The X-Files - Miracle Man / L'église des miracles (1.17)

Mulder et Scully se rendent dans le Tennessee pour enquêter sur des meurtres qui auraient pu être commis par le fils d’un prédicateur qui a le pouvoir de soigner les malades en tout genre.

Voilà un terrain sur lequel il n’est pas surprenant de voir intervenir Mulder et Scully. Le prédicateur faiseur de miracle est un classique difficilement évitable vu le concept de la série. On ne peut pas dire que cela soit alors très encourageant, mais on va rapidement nous ajouter un petit twist afin de capter notre attention. Samuel, le guérisseur joué par Scott Bairstow – qui sera Thomas Hobbes dans Harsh Realm, autre série de Chris Carter –, va lancer Mulder sur l’histoire de la disparition de sa sœur. Il n’en faut pas plus pour que l’agent du FBI, d’abord un peu distant, pour devenir obsessionnel, ce qui ne va pas s’arranger quand il va commencer à voir partout une jeune fille habillée d’une robe rouge.

On se lance donc entre mystique et hallucinations. Question de croyance ou non, il y a eu des morts et si Samuel est persuadé d’être coupable, les agents du FBI ne parviennent pas à avoir des preuves pour corroborer ses aveux ou pour expliquer les décès.

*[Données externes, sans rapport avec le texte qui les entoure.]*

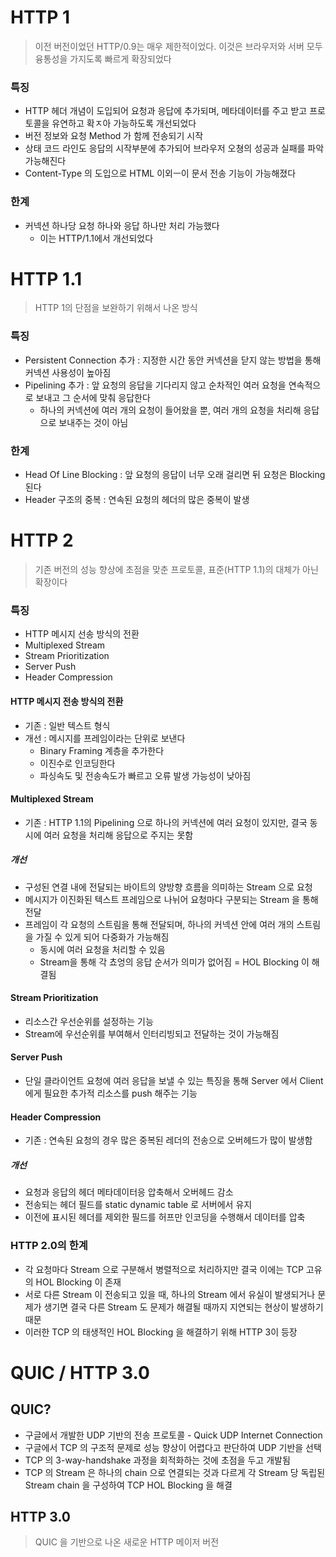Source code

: # HTTP 1

> 이전 버전이었던 HTTP/0.9는 매우 제한적이었다. 이것은 브라우저와 서버 모두 융통성을 가지도록 빠르게 확장되었다

### 특징

* HTTP 헤더 개념이 도입되어 요청과 응답에 추가되며, 메타데이터를 주고 받고 프로토콜을 유연하고 확ㅈ아 가능하도록 개선되었다
* 버전 정보와 요청 Method 가 함께 전송되기 시작
* 상태 코드 라인도 응답의 시작부분에 추가되어 브라우저 오쳥의 성공과 실패를 파악 가능해진다
* Content-Type 의 도입으로 HTML 이외ㅡ이 문서 전송 기능이 가능해졌다

### 한계

* 커넥션 하나당 요청 하나와 응답 하나만 처리 가능했다
    * 이는 HTTP/1.1에서 개선되었다

# HTTP 1.1

> HTTP 1의 단점을 보완하기 위해서 나온 방식

### 특징

* Persistent Connection 추가 : 지정한 시간 동안 커넥션을 닫지 않는 방법을 통해 커넥션 사용성이 높아짐
* Pipelining 추가 : 앞 요청의 응답을 기다리지 않고 순차적인 여러 요청을 연속적으로 보내고 그 순서에 맞춰 응답한다
    * 하나의 커넥션에 여러 개의 요청이 들어왔을 뿐, 여러 개의 요청을 처리해 응답으로 보내주는 것이 아님

### 한계

* Head Of Line Blocking : 앞 요청의 응답이 너무 오래 걸리면 뒤 요청은 Blocking 된다
* Header 구조의 중복 : 연속된 요청의 헤더의 많은 중복이 발생

# HTTP 2

> 기존 버전의 성능 향상에 초점을 맞춘 프로토콜, 표준(HTTP 1.1)의 대체가 아닌 확장이다

### 특징

* HTTP 메시지 선송 방식의 전환
* Multiplexed Stream
* Stream Prioritization
* Server Push
* Header Compression

#### HTTP 메시지 전송 방식의 전환

* 기존 : 일반 텍스트 형식
* 개선 : 메시지를 프레임이라는 단위로 보낸다
    * Binary Framing 계층을 추가한다
    * 이진수로 인코딩한다
    * 파싱속도 및 전송속도가 빠르고 오류 발생 가능성이 낮아짐

#### Multiplexed Stream

* 기존 : HTTP 1.1의 Pipelining 으로 하나의 커넥션에 여러 요청이 있지만, 결국 동시에 여러 요청을 처리해 응답으로 주지는 못함

##### 개선

* 구성된 연결 내에 전달되는 바이트의 양방향 흐름을 의미하는 Stream 으로 요청
* 메시지가 이진화된 텍스트 프레임으로 나뉘어 요청마다 구분되는 Stream 을 통해 전달
* 프레임이 각 요청의 스트림을 통해 전달되며, 하나의 커넥션 안에 여러 개의 스트림을 가질 수 있게 되어 다중화가 가능해짐
    * 동시에 여러 요청을 처리할 수 있음
    * Stream을 통해 각 쵸엉의 응답 순서가 의미가 없어짐 = HOL Blocking 이 해결됨

#### Stream Prioritization

* 리소스간 우선순위를 설정하는 기능
* Stream에 우선순위를 부여해서 인터리빙되고 전달하는 것이 가능해짐

#### Server Push

* 단일 클라이언트 요청에 여러 응답을 보낼 수 있는 특징을 통해 Server 에서 Client 에게 필요한 추가적 리소스를 push 해주는 기능

#### Header Compression

* 기존 : 연속된 요청의 경우 많은 중복된 레더의 전송으로 오버헤드가 많이 발생함

##### 개선

* 요청과 응답의 헤더 메타데이터응 압축해서 오버헤드 감소
* 전송되는 헤더 필드를 static dynamic table 로 서버에서 유지
* 이전에 표시된 헤더를 제외한 필드를 허프만 인코딩을 수행해서 데이터를 압축

### HTTP 2.0의 한계

* 각 요청마다 Stream 으로 구분해서 병렬적으로 처리하지만 결국 이에는 TCP 고유의 HOL Blocking 이 존재
* 서로 다른 Stream 이 전송되고 있을 때, 하나의 Stream 에서 유실이 발생되거나 문제가 생기면 결국 다른 Stream 도 문제가 해결될 때까지 지연되는 현상이 발생하기 때문
* 이러한 TCP 의 태생적인 HOL Blocking 을 해결하기 위해 HTTP 3이 등장

# QUIC / HTTP 3.0

## QUIC?

* 구글에서 개발한 UDP 기반의 전송 프로토콜 - Quick UDP Internet Connection
* 구글에서 TCP 의 구조적 문제로 성능 향상이 어렵다고 판단하여 UDP 기반을 선택
* TCP 의 3-way-handshake 과정을 회적화하는 것에 초점을 두고 개발됨
* TCP 의 Stream 은 하나의 chain 으로 연결되는 것과 다르게 각 Stream 당 독립된 Stream chain 을 구성하여 TCP HOL Blocking 을 해결

## HTTP 3.0

> QUIC 을 기반으로 나온 새로운 HTTP 메이저 버전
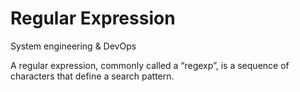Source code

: # Regular Expression
System engineering & DevOps

A regular expression, commonly called a “regexp”, is a sequence of characters that define a search pattern.
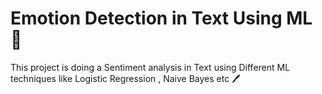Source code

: # Emotion Detection in Text Using ML :page_facing_up:

This project is doing a Sentiment analysis in Text using Different ML techniques like Logistic Regression , Naive Bayes etc :pen:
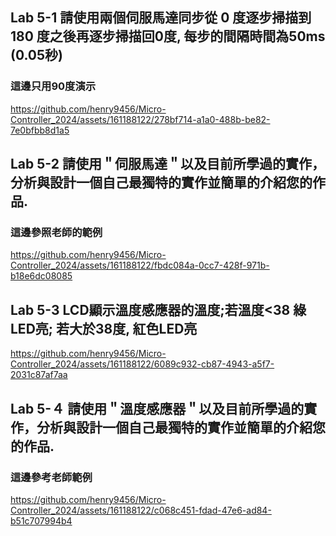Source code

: ## Lab 5-1 請使用兩個伺服馬達同步從 0 度逐步掃描到 180 度之後再逐步掃描回0度, 每步的間隔時間為50ms (0.05秒)
### 這邊只用90度演示

<!-- code -->

<!-- code
#include <Servo.h>

Servo s9, s8;

void setup()
{
  s9.attach(9, 500, 2500);
  s8.attach(8, 500, 2500);
}

void loop()
{
// 從 0 到 90 度逐步掃描伺服, 1度/步
  for (int i = 0; i <= 90; i++) {

    s9.write(i);
    s8.write(i);   

    delay(50); // 等50ms (0.05秒)
  }
  
  for (int i = 90; i >= 0; i--) {
// 從 90 到 0 度逐步掃描伺服, 1度/步
    s9.write(i);
    s8.write(i);    

    delay(50); // 等50ms (0.05秒)
  }
}
-->

https://github.com/henry9456/Micro-Controller_2024/assets/161188122/278bf714-a1a0-488b-be82-7e0bfbb8d1a5

## Lab 5-2 請使用＂伺服馬達＂以及目前所學過的實作，分析與設計一個自己最獨特的實作並簡單的介紹您的作品.
### 這邊參照老師的範例

<!-- code 
#include <Servo.h>
#include <LiquidCrystal.h>

Servo s9, s8, s7;

int seconds = 0;

LiquidCrystal lcd_1(12, 11, 5, 4, 3, 2);

void setup()
{
  s9.attach(9, 500, 2500);
  s8.attach(8, 500, 2500);
  s7.attach(7, 500, 2500);
  
  lcd_1.begin(16, 2); // Set up the number of columns and rows on the LCD.

  // Print a message to the LCD.
  lcd_1.print("hello world!");
}

void loop()
{
  for (int i = 0; i <= 90; i++) {

    s9.write(i);
    s8.write(i); 
    s7.write(i);
    lcd_1.setCursor(0, 1);
  	lcd_1.print(i);

    delay(50); // 等50ms (0.05秒)
  }
  
  for (int i = 90; i >= 0; i--) {
// 從 90 到 0 度逐步掃描伺服, 1度/步
    s9.write(i);
    s8.write(i);   
    s7.write(i);
    lcd_1.setCursor(0, 1);
	lcd_1.print(i);
    
    delay(50); // 等50ms (0.05秒)
  }
  
 
  lcd_1.setCursor(0, 1);
  lcd_1.print(seconds);
  seconds += 1;
}

-->

https://github.com/henry9456/Micro-Controller_2024/assets/161188122/fbdc084a-0cc7-428f-971b-b18e6dc08085


## Lab 5-3 LCD顯示溫度感應器的溫度;若溫度<38 綠LED亮; 若大於38度, 紅色LED亮

https://github.com/henry9456/Micro-Controller_2024/assets/161188122/6089c932-cb87-4943-a5f7-2031c87af7aa


## Lab 5-４ 請使用＂溫度感應器＂以及目前所學過的實作，分析與設計一個自己最獨特的實作並簡單的介紹您的作品.
### 這邊參考老師範例

https://github.com/henry9456/Micro-Controller_2024/assets/161188122/c068c451-fdad-47e6-ad84-b51c707994b4










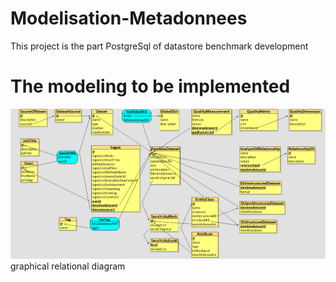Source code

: # Modelisation-Metadonnees
This project is the part PostgreSql of datastore benchmark development

# The modeling to be implemented
![image](images/schema%20relationnel%20graphique.png)
graphical relational diagram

Le fait est que cela se met à trainer un peu sur la longueur, jusqu’à ce qu’il y ait encore des morts. Après ça, Scully commence à petit à petit introduire une explication scientifique et le suspect numéro 1 perd son statut. En fait, il est même assez évident de deviner qui est le réel coupable. Cela réduira toute l’affaire à l’état d’une simple investigation de meurtre, car les éléments les plus fantastiques ne seront malheureusement pas réellement exploités. Certes, Mulder veut croire, mais à quoi ? On perla là de Dieu et du Diable, lui, ce n’est pas son truc, alors il va trouver une théorie qui lui convient plus, mais qui ne convainc pas.

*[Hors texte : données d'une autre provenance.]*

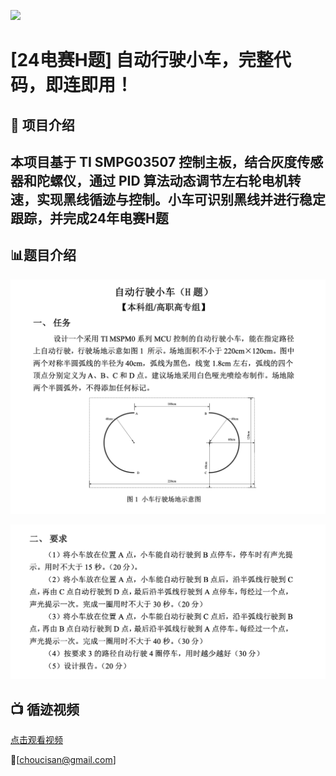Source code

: ![](images/car.png)
# [24电赛H题] 自动行驶小车，完整代码，即连即用！

## 🎯 项目介绍
本项目基于 TI SMPG03507 控制主板，结合灰度传感器和陀螺仪，通过 PID 算法动态调节左右轮电机转速，实现黑线循迹与控制。小车可识别黑线并进行稳定跟踪，并完成24年电赛H题
---
## 📊题目介绍
![](images/1.png)

![](images/2.png)

## 📺 循迹视频
[点击观看视频](https://www.bilibili.com/video/BV1ptM3zGEmb)

📮[choucisan@gmail.com]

Au final, cet épisode se perd entre rationalité et surnaturel, jouant sur un twist final destiné à offrir une part de mystère supplémentaire à toute l’affaire. Ce ne sera pas suffisant, mais il faut bien avouer que le point de départ était quand même trop cliché pour parvenir à le transcender avec si peu. Il aurait clairement mieux fallu plonger totalement dans le côté le plus fantastique de l’intrigue au lieu de sans cesse la tirer dans l’autre direction.